# WORK INSTRUCTIONS
Exact transcription, pictures omitted: begin at the top line of the records below and end with the line bearing "left front paw: (564, 452)".

Images with bounding boxes:
···
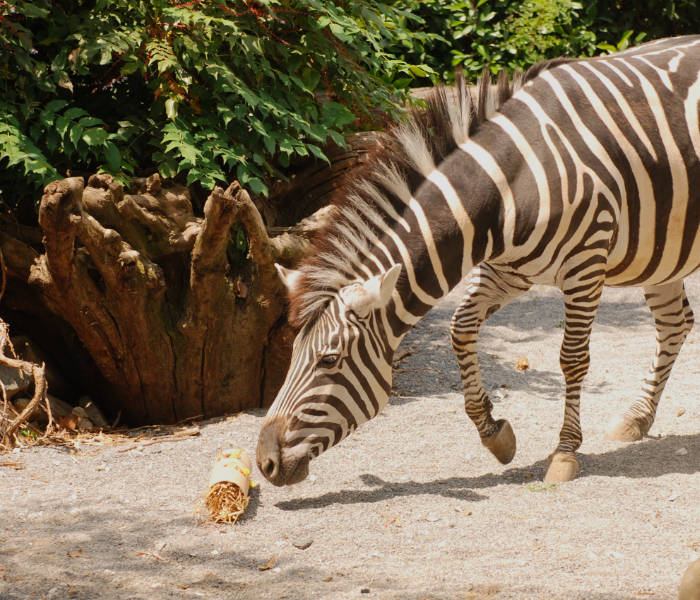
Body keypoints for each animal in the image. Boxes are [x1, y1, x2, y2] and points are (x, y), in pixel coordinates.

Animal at [258, 36, 700, 488]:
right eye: (292, 354)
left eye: (329, 361)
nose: (264, 463)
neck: (509, 187)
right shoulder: (507, 271)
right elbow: (461, 327)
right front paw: (494, 433)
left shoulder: (585, 265)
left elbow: (572, 358)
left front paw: (564, 452)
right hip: (660, 251)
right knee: (675, 324)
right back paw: (637, 417)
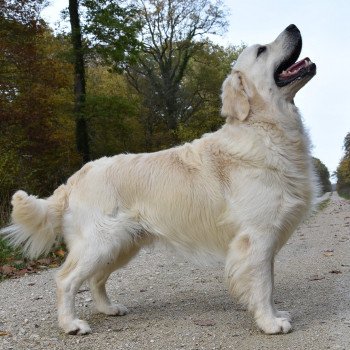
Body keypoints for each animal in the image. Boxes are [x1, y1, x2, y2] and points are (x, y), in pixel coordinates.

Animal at [0, 23, 318, 334]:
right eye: (262, 50)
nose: (293, 26)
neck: (266, 129)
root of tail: (75, 178)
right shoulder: (257, 236)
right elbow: (263, 285)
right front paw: (270, 322)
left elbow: (269, 282)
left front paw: (275, 314)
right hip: (99, 243)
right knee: (65, 280)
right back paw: (71, 324)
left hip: (121, 246)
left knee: (95, 279)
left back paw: (109, 308)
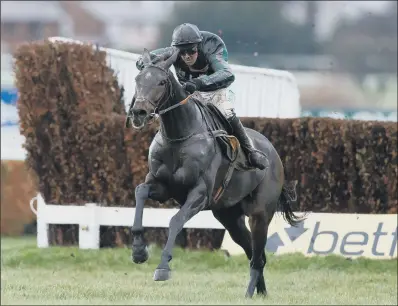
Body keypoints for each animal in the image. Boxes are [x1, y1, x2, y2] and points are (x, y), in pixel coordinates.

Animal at [124, 48, 302, 298]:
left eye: (161, 81)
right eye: (138, 80)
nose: (139, 112)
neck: (179, 137)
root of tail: (273, 154)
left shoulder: (200, 194)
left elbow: (176, 220)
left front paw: (163, 268)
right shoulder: (161, 185)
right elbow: (140, 193)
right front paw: (139, 251)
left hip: (260, 215)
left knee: (257, 257)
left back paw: (249, 294)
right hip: (229, 216)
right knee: (253, 253)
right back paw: (261, 292)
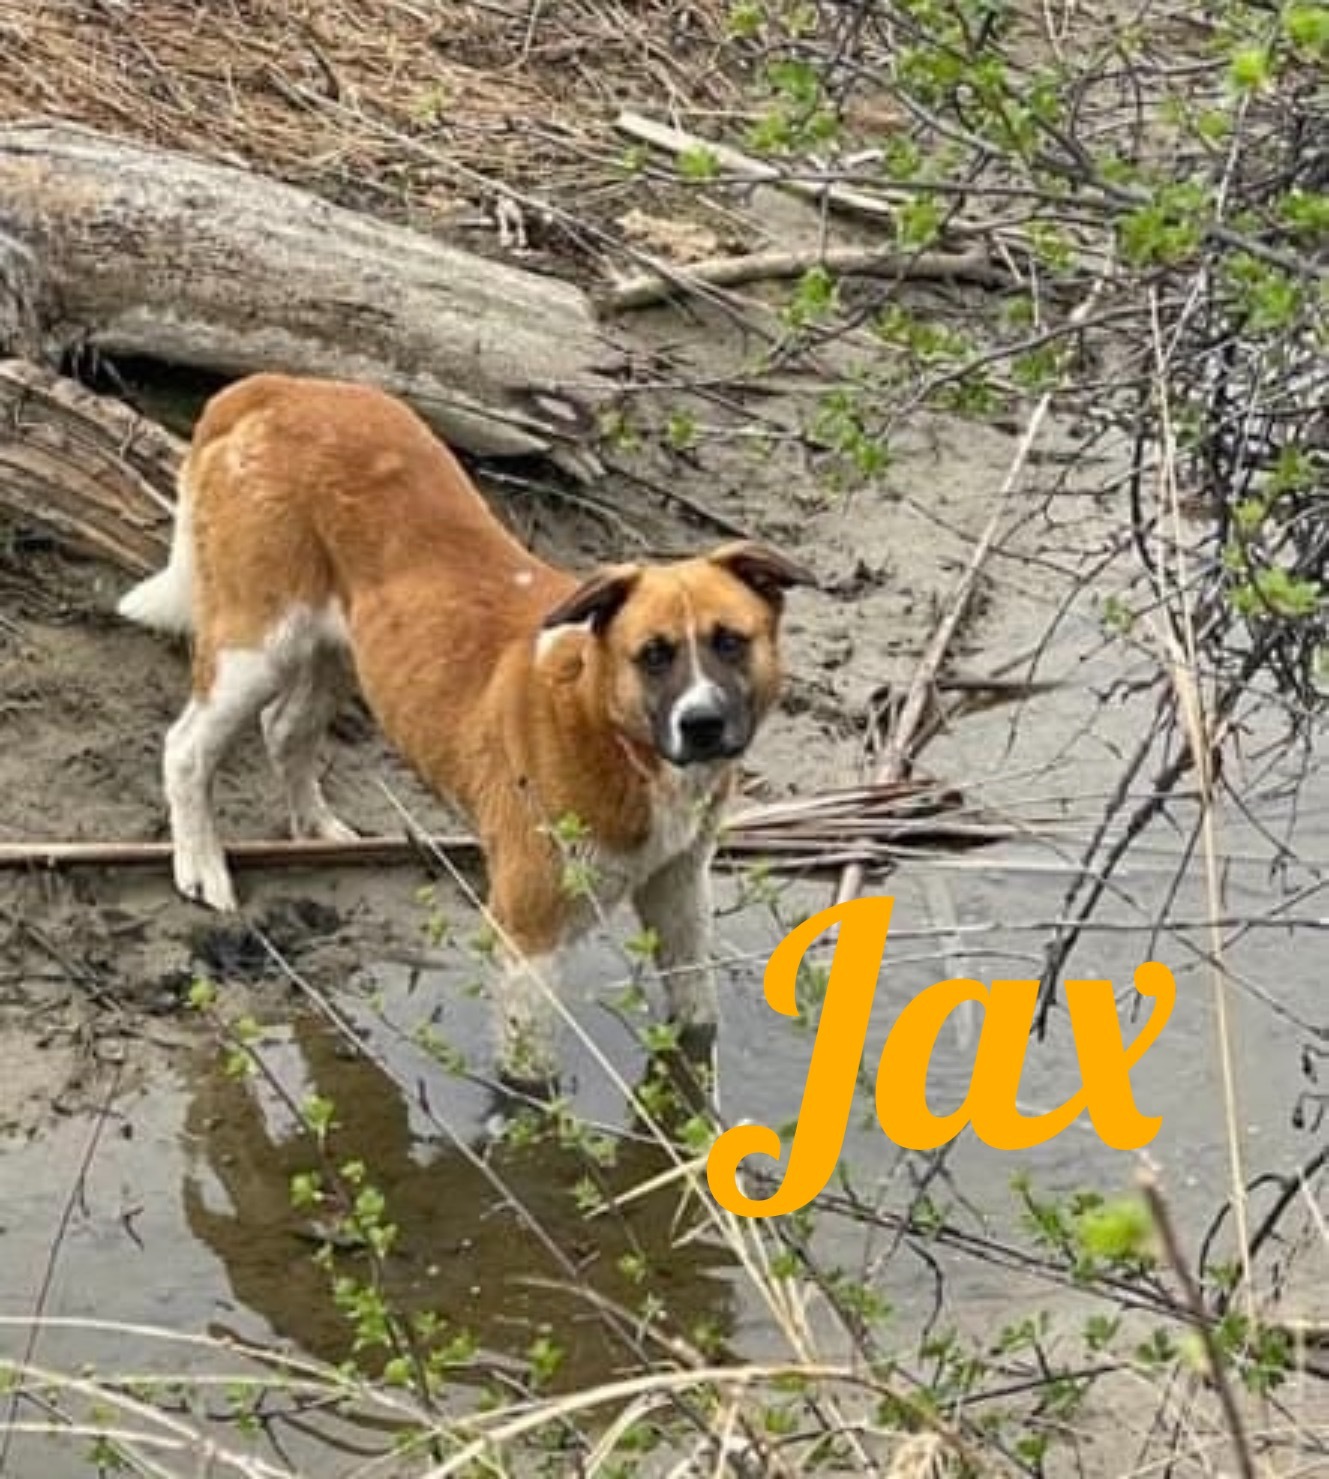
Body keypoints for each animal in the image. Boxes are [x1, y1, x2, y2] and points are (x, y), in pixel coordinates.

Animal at [121, 369, 810, 1088]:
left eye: (730, 641)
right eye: (653, 654)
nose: (701, 723)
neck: (612, 734)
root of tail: (276, 386)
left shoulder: (680, 898)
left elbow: (697, 1023)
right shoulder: (529, 937)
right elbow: (530, 1082)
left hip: (342, 651)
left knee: (284, 728)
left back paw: (315, 826)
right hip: (254, 648)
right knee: (185, 748)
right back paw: (201, 865)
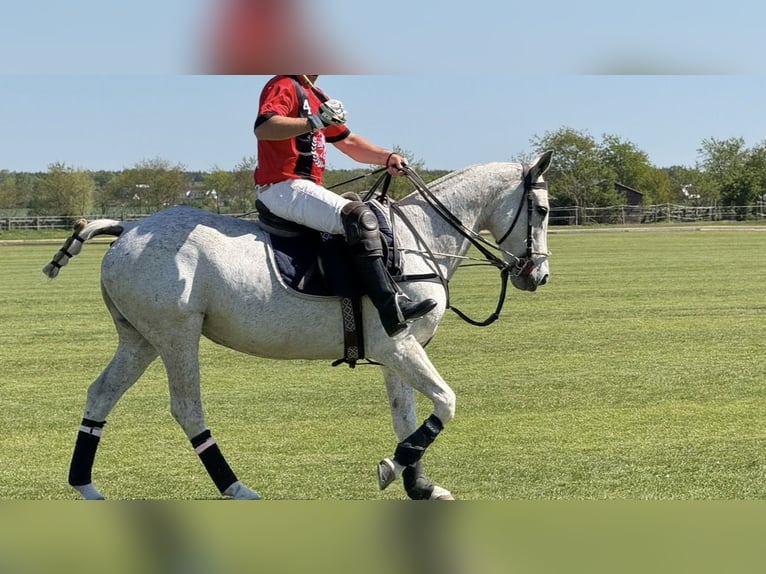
···
# RESULT BELOW
Body keypoints for each animal in the image. Boxes are [x1, y1, x2, y2] and points are (x, y), in pixel coordinates.

Animal at [258, 36, 700, 488]:
right eye: (292, 354)
left eye: (329, 361)
nose: (264, 463)
neck: (509, 187)
right shoulder: (507, 271)
right elbow: (461, 327)
right front paw: (494, 433)
left shoulder: (585, 265)
left elbow: (572, 358)
left front paw: (564, 452)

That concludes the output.